🤖 AI Summary
To address strong cross-lingual interference and difficulty in modeling bilingual code-switching in zero-shot Mandarin–English mixed-language ASR, this paper proposes a kNN-CTC framework featuring dual monolingual datastores and a gating selection mechanism. Our method dynamically routes each frame to the language-specific datastore at the frame level, enabling language-aware contextual enhancement; it further employs monolingual embedding indexing with CTC alignment constraints to eliminate reliance on mixed-language data. Crucially, we depart from conventional bilingual-aligned datastore designs by decoupling language representations via the gating mechanism, thereby significantly mitigating cross-lingual interference. Experiments demonstrate that our approach substantially outperforms baselines on zero-shot mixed-language ASR—without requiring any Mandarin–English mixed-language training data—establishing a novel paradigm for low-resource bilingual speech recognition.
📝 Abstract
The kNN-CTC model has proven to be effective for monolingual automatic speech recognition (ASR).
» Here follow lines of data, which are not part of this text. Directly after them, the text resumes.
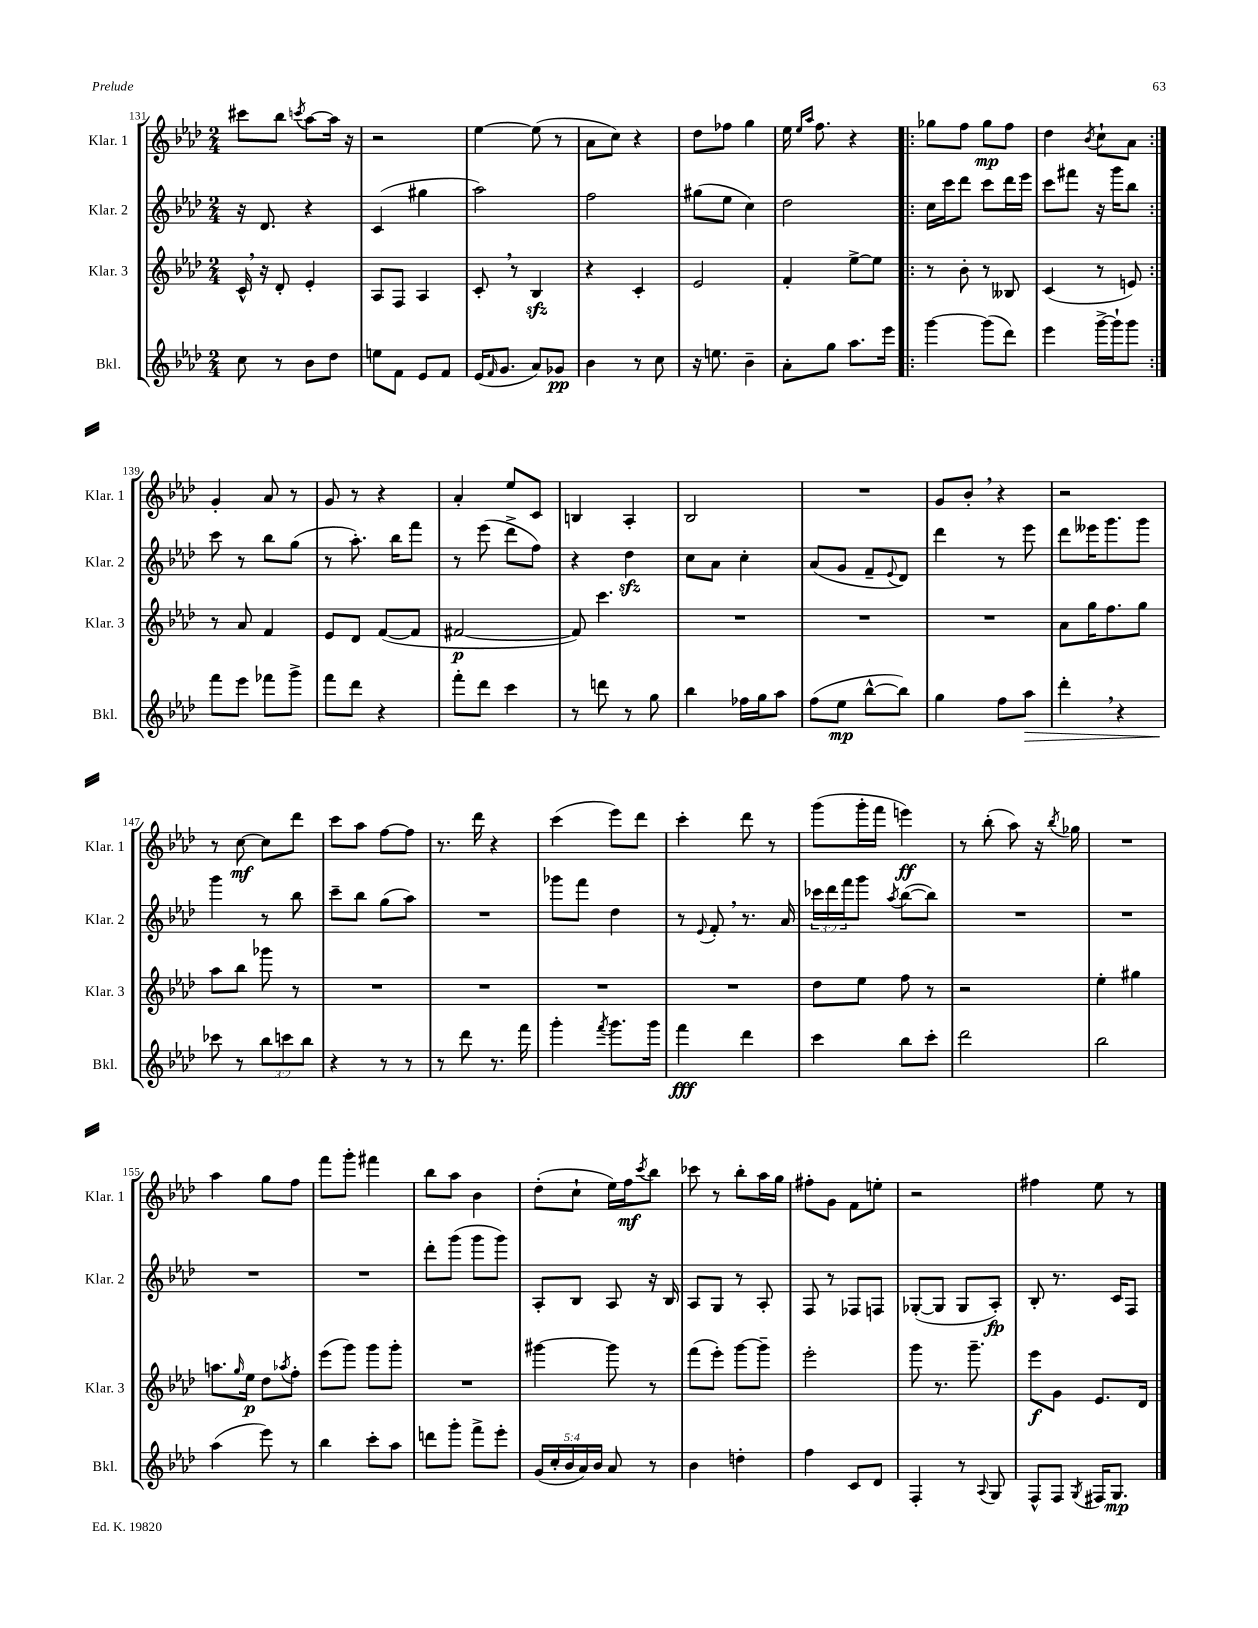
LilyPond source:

<<
\new StaffGroup <<
\new Staff = "s0" \with { instrumentName = "Klar. 1" shortInstrumentName = "Klar. 1" } {
    \clef treble \key aes \major \numericTimeSignature \time 2/4
    cis'''8 bes''8 \acciaccatura { c'''8 } aes''8~ aes''16 r16 |
    r2 |
    ees''4~ ees''8( r8 |
    aes'8 c''8) r4 |
    des''8 fes''8 g''4 |
    ees''16 \grace { ees''16 aes''16 } f''8. r4 |
    \repeat volta 2 { ges''8 f''8 ges''8\mp f''8 |
    des''4 \acciaccatura { bes'8 } c''8-! aes'8 | }
    g'4-. aes'8 r8 |
    g'8 r8 r4 |
    aes'4-. ees''8 c'8 |
    b4 aes4-. |
    bes2 |
    R2 |
    g'8 bes'8-. \breathe r4 |
    r2 |
    r8 c''8~\mf c''8 des'''8 |
    c'''8 aes''8 f''8~ f''8 |
    r8. des'''16 r4 |
    c'''4( ees'''8) des'''8 |
    c'''4-. des'''8 r8 |
    g'''8( g'''16-. f'''16 e'''4\ff) |
    r8 bes''8-.( aes''8) r16 \acciaccatura { bes''8 } ges''16 |
    R2 |
    aes''4 g''8 f''8 |
    f'''8 g'''8-. fis'''4 |
    bes''8 aes''8 bes'4 |
    des''8-.( c''8-! ees''16) f''16\mf \acciaccatura { c'''8 } bes''8 |
    ces'''8 r8 bes''8-. aes''16 g''16 |
    fis''8-. g'8 f'8 e''8-. |
    r2 |
    fis''4 ees''8 r8 \bar "|." |
}
\new Staff = "s1" \with { instrumentName = "Klar. 2" shortInstrumentName = "Klar. 2" } {
    \clef treble \key aes \major \numericTimeSignature \time 2/4 \override Staff.TupletNumber.text = #tuplet-number::calc-fraction-text
    r16 des'8. r4 |
    c'4( gis''4 |
    aes''2) |
    f''2 |
    gis''8( ees''8 c''4) |
    des''2 |
    \repeat volta 2 { c''16 c'''16 des'''8 c'''8 des'''16 ees'''16 |
    c'''8 fis'''8 r16 g'''16 bes''8 | }
    c'''8 r8 bes''8 g''8( |
    r8 aes''8.-.) bes''16 f'''8 |
    r8 ees'''8( des'''8-> f''8) |
    r4 des''4\sfz |
    c''8 aes'8 c''4-. |
    aes'8( g'8 f'8-- \appoggiatura { ees'8 } des'8) |
    des'''4 r8 ees'''8 |
    des'''8 eeses'''16 g'''8. g'''8 |
    g'''4 r8 bes''8 |
    c'''8-- bes''8 g''8( aes''8) |
    R2 |
    ges'''8 f'''8 des''4 |
    r8 \appoggiatura { ees'8 } f'8-. \breathe r8. aes'16 |
    \tuplet 3/2 { ces'''16 des'''16 f'''16 } g'''8 \acciaccatura { aes''8 } bes''8~( bes''8) |
    R2 |
    R2 |
    R2 |
    R2 |
    des'''8-. g'''8( g'''8 g'''8) |
    aes8-. bes8 aes8 r16 bes16 |
    aes8 g8 r8 aes8-. |
    f8 r8 fes8 f8 |
    ges8~-.( ges8 ges8 aes8-.\fp) |
    bes8-. r8. c'16 f8 \bar "|." |
}
\new Staff = "s2" \with { instrumentName = "Klar. 3" shortInstrumentName = "Klar. 3" } {
    \clef treble \key aes \major \numericTimeSignature \time 2/4
    c'16-^ \breathe r16 des'8-. ees'4-. |
    aes8 f8 aes4 |
    c'8-. \breathe r8 bes4\sfz |
    r4 c'4-. |
    ees'2 |
    f'4-. ees''8~-> ees''8 |
    \repeat volta 2 { r8 bes'8-. r8 beses8 |
    c'4( r8 e'8) | }
    r8 aes'8 f'4 |
    ees'8 des'8 f'8~( f'8 |
    fis'2~\p |
    fis'8) c'''4. |
    R2 |
    R2 |
    R2 |
    aes'8 g''16 f''8. g''8 |
    aes''8 bes''8 ges'''8 r8 |
    R2 |
    R2 |
    R2 |
    R2 |
    des''8 ees''8 f''8 r8 |
    r2 |
    ees''4-. gis''4 |
    a''8. \grace { g''16 } ees''16\p des''8 \acciaccatura { aes''8 } f''8-. |
    ees'''8( g'''8) g'''8 g'''8-. |
    R2 |
    gis'''4~ gis'''8 r8 |
    f'''8( ees'''8-.) g'''8~ g'''8-- |
    ees'''2-. |
    g'''8 r8. g'''8.-- |
    ees'''8\f g'8 ees'8. des'16 \bar "|." |
}
\new Staff = "s3" \with { instrumentName = "Bkl." shortInstrumentName = "Bkl." } {
    \clef treble \key aes \major \numericTimeSignature \time 2/4 \override Staff.TupletNumber.text = #tuplet-number::calc-fraction-text
    c''8 r8 bes'8 des''8 |
    e''8 f'8 ees'8 f'8 |
    ees'16( \grace { f'16 } g'8. aes'8) ges'8\pp |
    bes'4 r8 c''8 |
    r16 e''8. bes'4-- |
    aes'8-. g''8 aes''8. ees'''16 |
    \repeat volta 2 { g'''4~ g'''8( des'''8) |
    ees'''4 g'''16~-> g'''16-! g'''8 | }
    f'''8 ees'''8 fes'''8 g'''8-> |
    f'''8 des'''8 r4 |
    f'''8-. des'''8 c'''4 |
    r8 d'''8 r8 g''8 |
    bes''4 fes''16 g''16 aes''8 |
    f''8( ees''8\mp bes''8~-^ bes''8) |
    g''4 f''8 aes''8\> |
    des'''4-. \breathe r4 |
    ces'''8\! r8 \tuplet 3/2 { bes''8 c'''8 bes''8 } |
    r4 r8 r8 |
    r8 des'''8 r8. f'''16 |
    g'''4-. \acciaccatura { f'''8 } g'''8. g'''16 |
    f'''4\fff des'''4 |
    c'''4 bes''8 c'''8-. |
    des'''2 |
    bes''2 |
    aes''4( ees'''8) r8 |
    bes''4 c'''8-. aes''8 |
    d'''8 g'''8-. f'''8-> ees'''8-. |
    \tuplet 5/4 { g'16( c''16-. bes'16 aes'16) bes'16 } aes'8 r8 |
    bes'4 d''4-. |
    f''4 c'8 des'8 |
    f4-. r8 \appoggiatura { aes8 } g8 |
    f8-^ f8 \acciaccatura { g8 } fis16 g8.\mp \bar "|." |
}
>>
>>
\layout { \context { \Score currentBarNumber = #131 } }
However, its direct application to multilingual scenarios like code-switching, presents challenges. Although there is potential for performance improvement, a kNN-CTC model utilizing a single bilingual datastore can inadvertently introduce undesirable noise from the alternative language. To address this, we propose a novel kNN-CTC-based code-switching ASR (CS-ASR) framework that employs dual monolingual datastores and a gated datastore selection mechanism to reduce noise interference. Our method selects the appropriate datastore for decoding each frame, ensuring the injection of language-specific information into the ASR process. We apply this framework to cutting-edge CTC-based models, developing an advanced CS-ASR system. Extensive experiments demonstrate the remarkable effectiveness of our gated datastore mechanism in enhancing the performance of zero-shot Chinese-English CS-ASR.